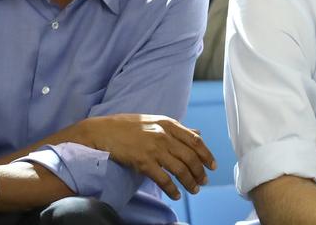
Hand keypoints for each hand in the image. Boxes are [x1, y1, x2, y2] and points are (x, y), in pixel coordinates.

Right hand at [81, 114, 215, 199]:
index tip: (212, 165)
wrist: (102, 131)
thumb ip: (177, 128)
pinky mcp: (143, 161)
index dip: (207, 154)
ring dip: (189, 182)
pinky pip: (163, 179)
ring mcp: (153, 148)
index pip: (195, 140)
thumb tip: (197, 133)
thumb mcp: (155, 121)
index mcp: (168, 123)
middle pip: (190, 157)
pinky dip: (172, 189)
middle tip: (203, 181)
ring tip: (193, 190)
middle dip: (200, 171)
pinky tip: (176, 194)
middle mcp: (163, 135)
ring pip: (180, 169)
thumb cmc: (128, 126)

···

_About this exercise_
The lines from the one holding "thumb tip: (197, 133)" to the final line of the entries, both included, are what should be output, exactly and alone.

_Expected output_
thumb tip: (197, 133)
thumb mcp: (155, 121)
index mcp: (168, 123)
middle pip: (190, 157)
pinky dip: (172, 189)
middle tip: (203, 181)
ring tip: (193, 190)
middle dip: (200, 171)
pinky tip: (176, 194)
middle mcp: (163, 135)
ring pip: (180, 169)
thumb cmc: (128, 126)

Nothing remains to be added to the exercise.